ASSIGNMENT: Could you reproduce the lines below from the one with "the police officer in blue uniform at (x=176, y=67), 10.10" through the one with "the seated spectator at (x=179, y=16), 18.66"? Keep both ends and add nothing.

DATA section start

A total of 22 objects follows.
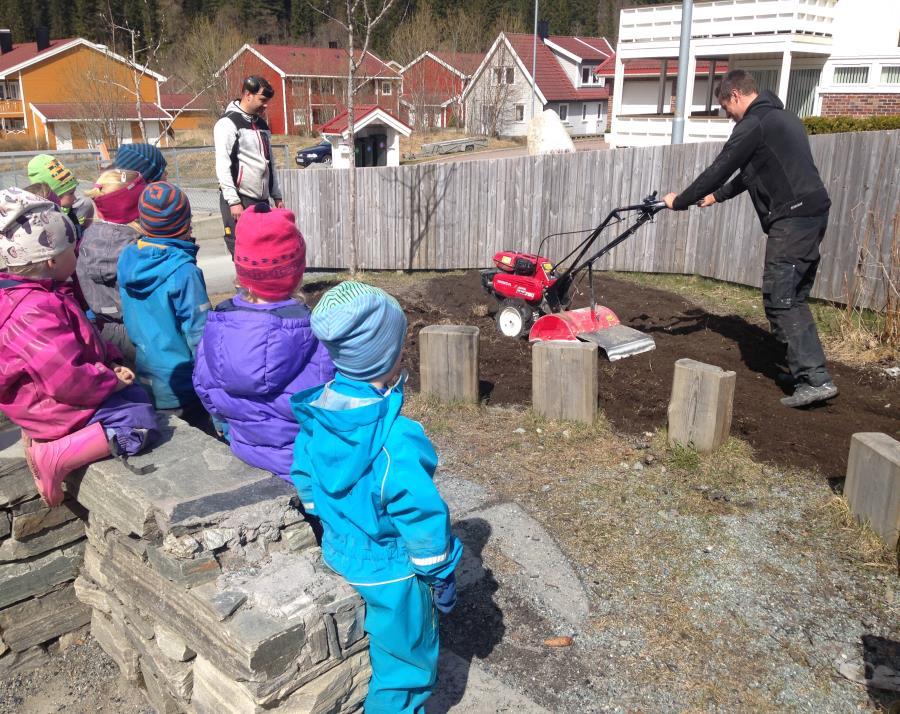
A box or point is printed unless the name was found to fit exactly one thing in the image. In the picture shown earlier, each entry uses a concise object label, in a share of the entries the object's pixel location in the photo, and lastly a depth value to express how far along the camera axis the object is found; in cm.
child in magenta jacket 288
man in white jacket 656
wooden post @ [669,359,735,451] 486
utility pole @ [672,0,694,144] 1099
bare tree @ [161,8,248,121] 3441
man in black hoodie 567
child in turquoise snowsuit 239
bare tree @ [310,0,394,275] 1029
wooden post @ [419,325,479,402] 589
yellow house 4294
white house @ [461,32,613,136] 4978
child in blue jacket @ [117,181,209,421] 382
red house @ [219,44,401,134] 4841
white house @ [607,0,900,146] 2494
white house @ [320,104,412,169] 2556
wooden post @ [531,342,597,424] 543
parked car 3412
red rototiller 675
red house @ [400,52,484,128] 4831
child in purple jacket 288
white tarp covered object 1784
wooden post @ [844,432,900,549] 392
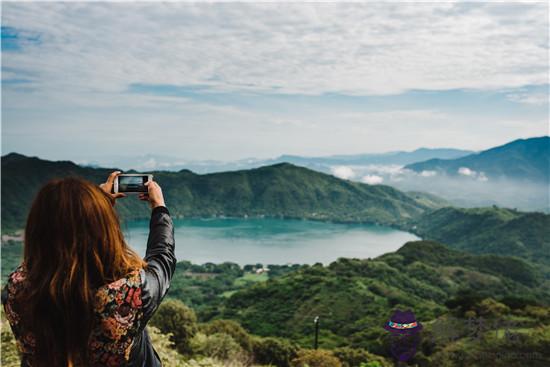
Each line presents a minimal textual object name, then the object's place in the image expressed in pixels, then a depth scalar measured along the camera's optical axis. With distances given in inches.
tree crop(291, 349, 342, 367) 289.4
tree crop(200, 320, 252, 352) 568.2
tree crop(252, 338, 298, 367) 510.3
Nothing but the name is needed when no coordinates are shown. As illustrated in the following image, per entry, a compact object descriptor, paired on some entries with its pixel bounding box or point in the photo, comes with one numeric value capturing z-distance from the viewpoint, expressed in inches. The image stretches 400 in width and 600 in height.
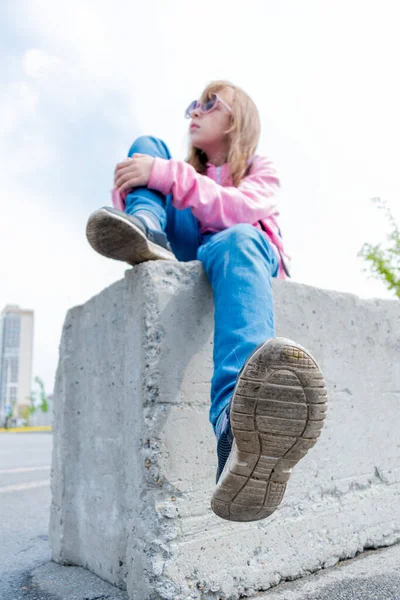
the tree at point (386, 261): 418.7
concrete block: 54.0
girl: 39.9
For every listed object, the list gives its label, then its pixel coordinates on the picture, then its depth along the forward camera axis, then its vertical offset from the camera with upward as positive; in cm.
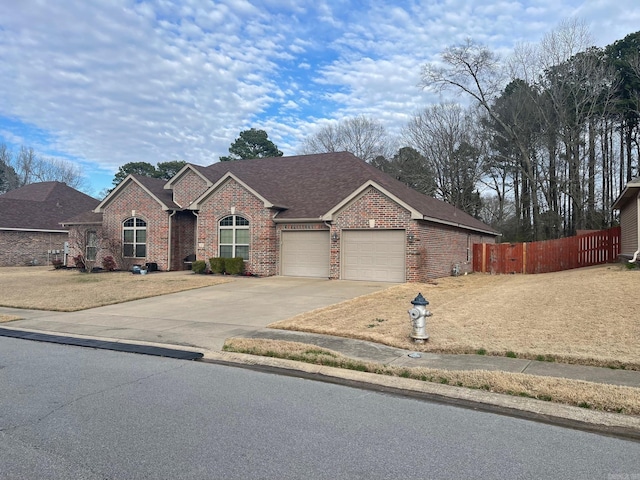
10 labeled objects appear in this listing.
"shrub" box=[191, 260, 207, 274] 2208 -97
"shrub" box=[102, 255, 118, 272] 2484 -97
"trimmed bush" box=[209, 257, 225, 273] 2152 -86
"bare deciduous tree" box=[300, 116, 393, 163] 4759 +1067
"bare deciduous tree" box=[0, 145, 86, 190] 5919 +932
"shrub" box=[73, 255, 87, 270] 2580 -94
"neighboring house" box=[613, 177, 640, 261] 1717 +109
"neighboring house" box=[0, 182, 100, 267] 3105 +127
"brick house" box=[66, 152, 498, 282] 1866 +111
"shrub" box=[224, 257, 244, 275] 2111 -93
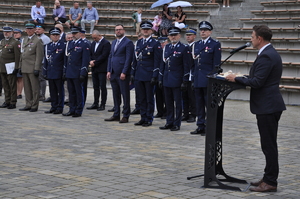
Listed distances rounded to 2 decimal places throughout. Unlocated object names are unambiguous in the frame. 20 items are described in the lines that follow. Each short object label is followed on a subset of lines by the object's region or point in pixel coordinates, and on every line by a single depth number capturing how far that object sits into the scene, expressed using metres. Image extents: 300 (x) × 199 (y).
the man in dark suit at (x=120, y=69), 11.12
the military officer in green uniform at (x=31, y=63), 12.72
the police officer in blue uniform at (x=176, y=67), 10.10
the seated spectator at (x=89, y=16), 20.88
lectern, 6.11
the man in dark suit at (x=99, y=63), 13.28
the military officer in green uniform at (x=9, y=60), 13.34
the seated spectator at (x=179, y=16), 18.66
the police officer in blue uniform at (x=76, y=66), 11.95
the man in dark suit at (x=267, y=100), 5.90
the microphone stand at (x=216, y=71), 6.25
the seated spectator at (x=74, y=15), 21.10
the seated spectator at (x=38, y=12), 21.61
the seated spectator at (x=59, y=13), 21.34
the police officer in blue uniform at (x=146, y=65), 10.70
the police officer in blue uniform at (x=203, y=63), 9.69
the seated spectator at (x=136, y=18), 20.09
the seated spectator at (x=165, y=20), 18.62
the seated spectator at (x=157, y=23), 19.08
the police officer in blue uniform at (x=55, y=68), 12.30
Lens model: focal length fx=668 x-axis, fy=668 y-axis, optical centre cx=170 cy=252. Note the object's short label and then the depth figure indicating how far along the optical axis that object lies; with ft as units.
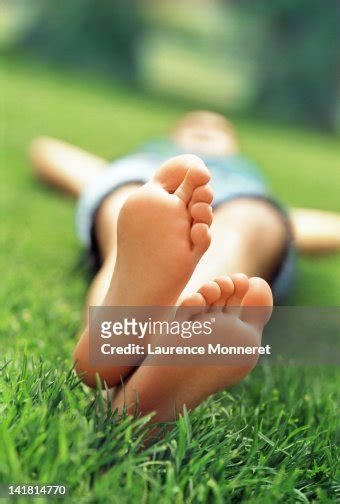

DATA section end

SOLUTION TO THE EXERCISE:
the police officer in blue uniform at (x=176, y=67), 10.10
the seated spectator at (x=89, y=16), 20.88
lectern, 6.11
the man in dark suit at (x=99, y=63), 13.28
the military officer in green uniform at (x=9, y=60), 13.34
the seated spectator at (x=179, y=16), 18.66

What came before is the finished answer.